Un nuevo y escalofriante hecho de inseguridad sacude al Gran Buenos Aires y vuelve a poner en el centro del debate el accionar policial frente a los delitos violentos. Durante las primeras horas de este jueves, un policía que se encontraba vestido de civil abatió a balazos a un delincuente tras desatarse un feroz tiroteo en la localidad de San Francisco Solano, partido de Quilmes.
El violento episodio se desencadenó cerca de las 7 de la mañana en una zona sumamente transitada. Según fuentes ligadas a la investigación, todo comenzó cuando un vecino que circulaba a bordo de su motocicleta fue bruscamente interceptado por un grupo de cuatro ladrones que se movilizaban en modalidad "piraña" a bordo de dos motos.
"Tirale, tirale"
La desesperante maniobra y los gritos de auxilio de la víctima fueron advertidos por un oficial primero de la Policía de la Ciudad que transitaba ocasionalmente por el lugar en su automóvil particular.
Al observar la gravedad de la situación, el efectivo detuvo su marcha, descendió del vehículo, desenfundó su arma reglamentaria y dio la voz de alto para identificarse. Lejos de acatar la orden y darse a la fuga, la respuesta de los asaltantes habría sido letal: "Tirale, tirale", se le escuchó gritar a uno de los motochorros, según el dramático testimonio de un testigo presencial.
Inmediatamente, se habría desatado un brutal intercambio de disparos en plena vía pública que culminó cuando uno de los delincuentes cayó gravemente herido sobre el asfalto, mientras que sus tres cómplices aprovecharon la confusión para acelerar y escapar de la escena.

Filas de datos:
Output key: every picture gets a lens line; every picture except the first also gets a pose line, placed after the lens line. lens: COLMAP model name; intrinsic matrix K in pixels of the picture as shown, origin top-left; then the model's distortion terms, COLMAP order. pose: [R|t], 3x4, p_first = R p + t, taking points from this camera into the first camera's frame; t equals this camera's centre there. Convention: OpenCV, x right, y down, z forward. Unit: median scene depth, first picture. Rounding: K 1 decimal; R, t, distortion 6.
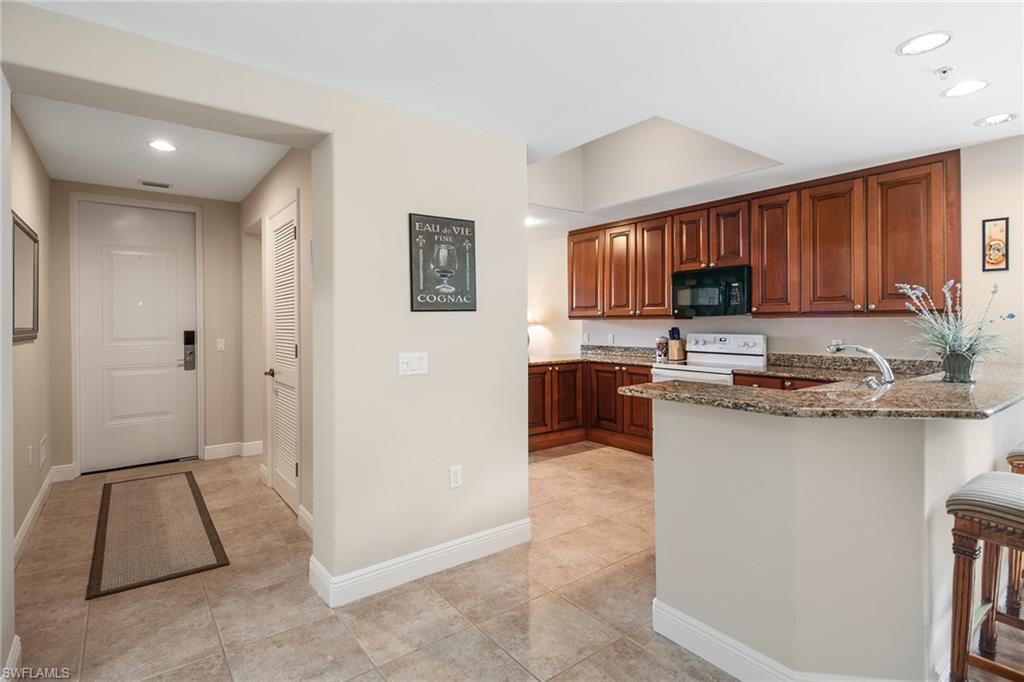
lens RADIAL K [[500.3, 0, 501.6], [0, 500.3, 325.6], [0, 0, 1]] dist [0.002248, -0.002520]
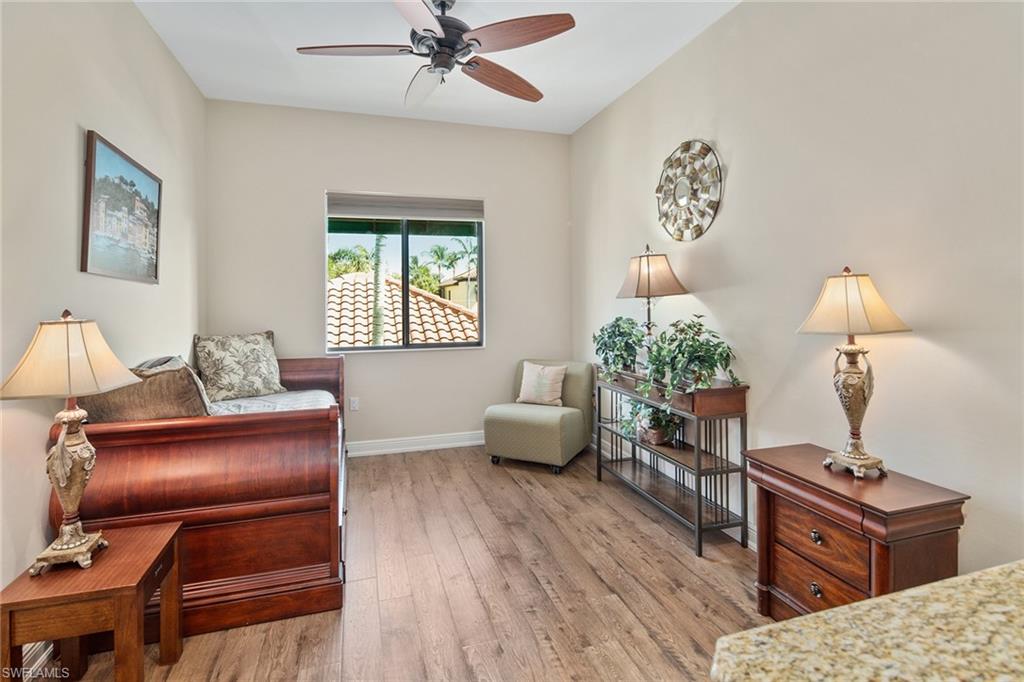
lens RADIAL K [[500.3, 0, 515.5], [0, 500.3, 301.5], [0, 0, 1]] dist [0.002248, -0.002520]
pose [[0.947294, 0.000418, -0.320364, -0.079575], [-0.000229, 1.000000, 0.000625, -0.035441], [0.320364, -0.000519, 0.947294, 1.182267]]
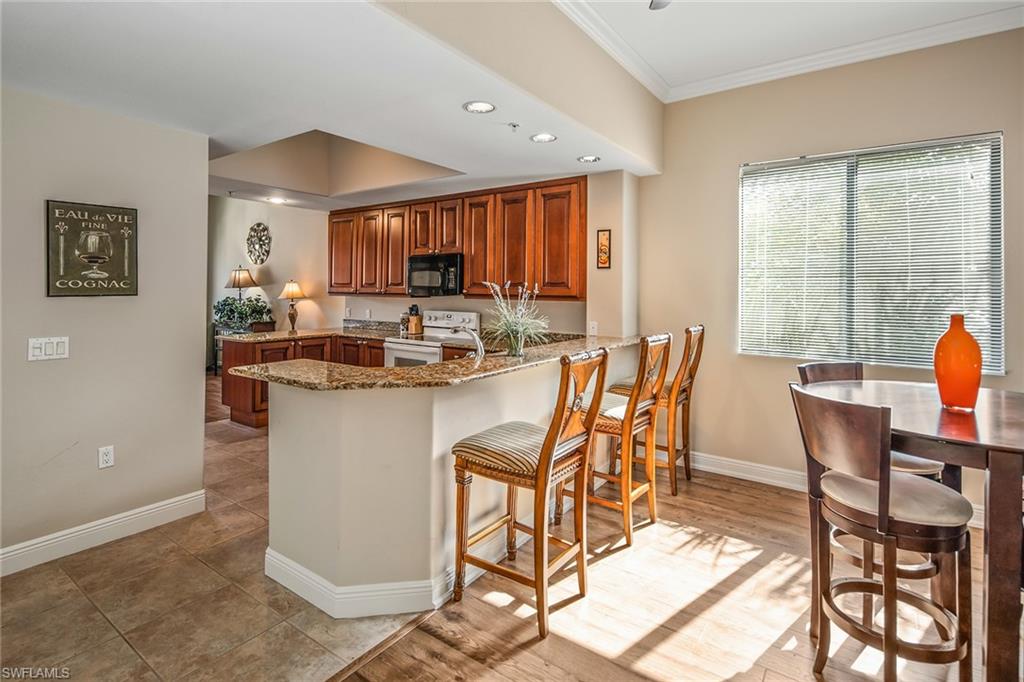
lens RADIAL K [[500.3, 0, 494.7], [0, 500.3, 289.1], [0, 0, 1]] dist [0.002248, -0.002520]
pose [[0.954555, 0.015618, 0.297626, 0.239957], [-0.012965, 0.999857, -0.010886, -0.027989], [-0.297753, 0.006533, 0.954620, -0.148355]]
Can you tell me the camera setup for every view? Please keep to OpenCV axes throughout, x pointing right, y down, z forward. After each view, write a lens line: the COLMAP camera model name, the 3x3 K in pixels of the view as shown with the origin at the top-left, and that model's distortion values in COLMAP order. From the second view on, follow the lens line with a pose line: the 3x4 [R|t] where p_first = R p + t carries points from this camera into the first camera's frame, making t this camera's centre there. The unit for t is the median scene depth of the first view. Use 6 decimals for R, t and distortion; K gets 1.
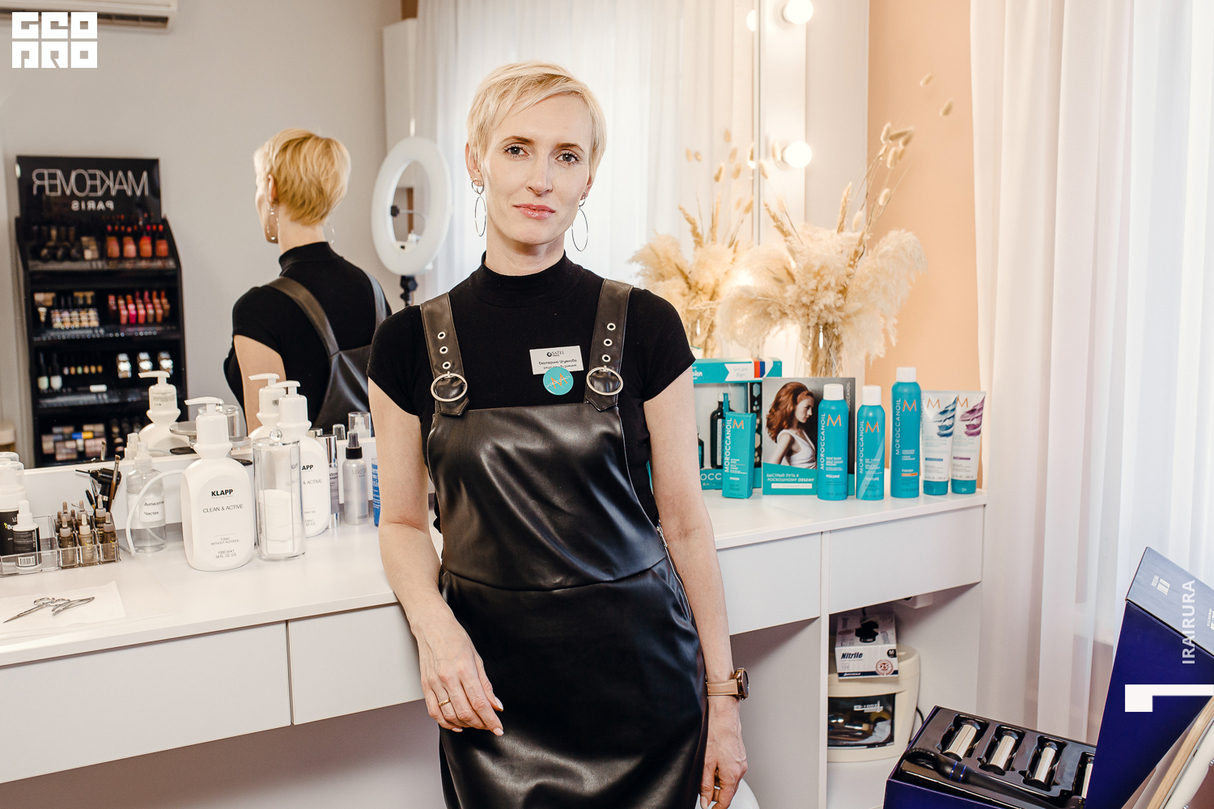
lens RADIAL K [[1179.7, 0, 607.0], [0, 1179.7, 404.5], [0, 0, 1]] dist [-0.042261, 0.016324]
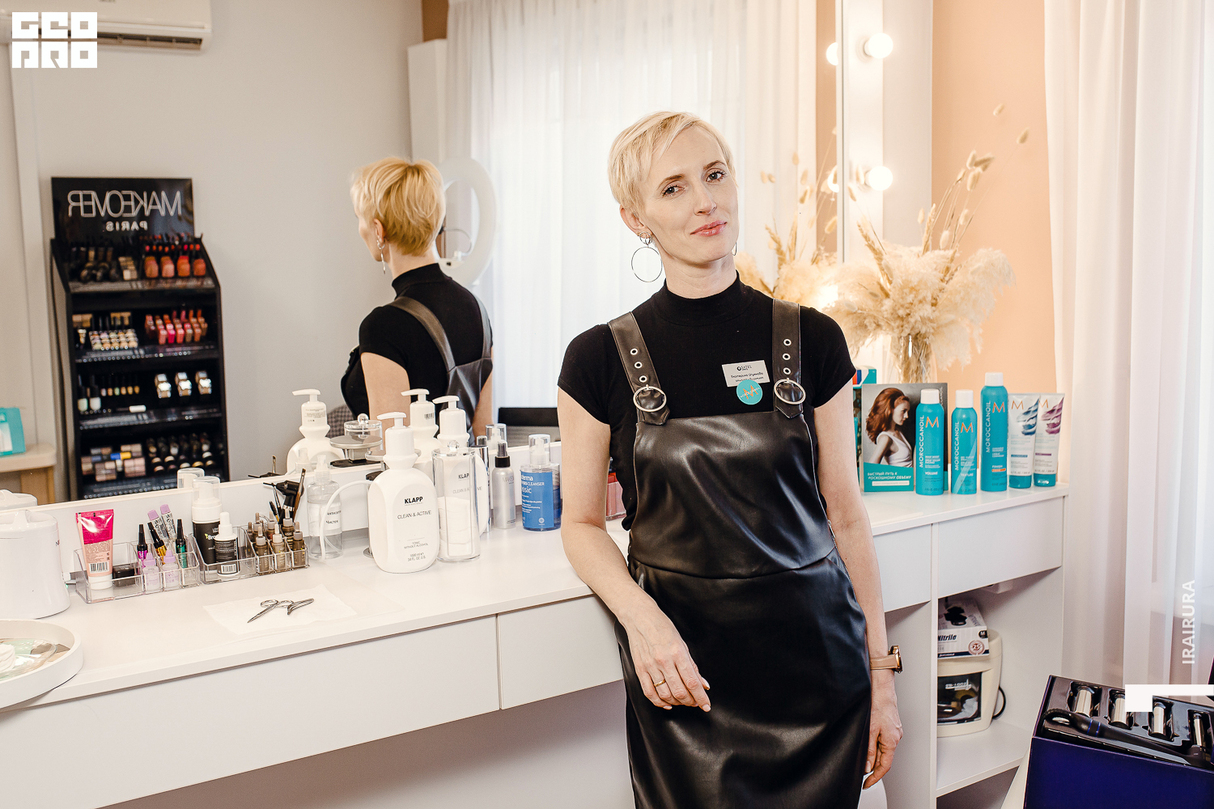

Tarea a realizar: Escribe otra vez, completo y palabra por palabra, el fragmento sobre el tiroteo en San Francisco Solano.

Resultado:
Un nuevo y escalofriante hecho de inseguridad sacude al Gran Buenos Aires y vuelve a poner en el centro del debate el accionar policial frente a los delitos violentos. Durante las primeras horas de este jueves, un policía que se encontraba vestido de civil abatió a balazos a un delincuente tras desatarse un feroz tiroteo en la localidad de San Francisco Solano, partido de Quilmes.
El violento episodio se desencadenó cerca de las 7 de la mañana en una zona sumamente transitada. Según fuentes ligadas a la investigación, todo comenzó cuando un vecino que circulaba a bordo de su motocicleta fue bruscamente interceptado por un grupo de cuatro ladrones que se movilizaban en modalidad "piraña" a bordo de dos motos.
"Tirale, tirale"
La desesperante maniobra y los gritos de auxilio de la víctima fueron advertidos por un oficial primero de la Policía de la Ciudad que transitaba ocasionalmente por el lugar en su automóvil particular.
Al observar la gravedad de la situación, el efectivo detuvo su marcha, descendió del vehículo, desenfundó su arma reglamentaria y dio la voz de alto para identificarse. Lejos de acatar la orden y darse a la fuga, la respuesta de los asaltantes habría sido letal: "Tirale, tirale", se le escuchó gritar a uno de los motochorros, según el dramático testimonio de un testigo presencial.
Inmediatamente, se habría desatado un brutal intercambio de disparos en plena vía pública que culminó cuando uno de los delincuentes cayó gravemente herido sobre el asfalto, mientras que sus tres cómplices aprovecharon la confusión para acelerar y escapar de la escena.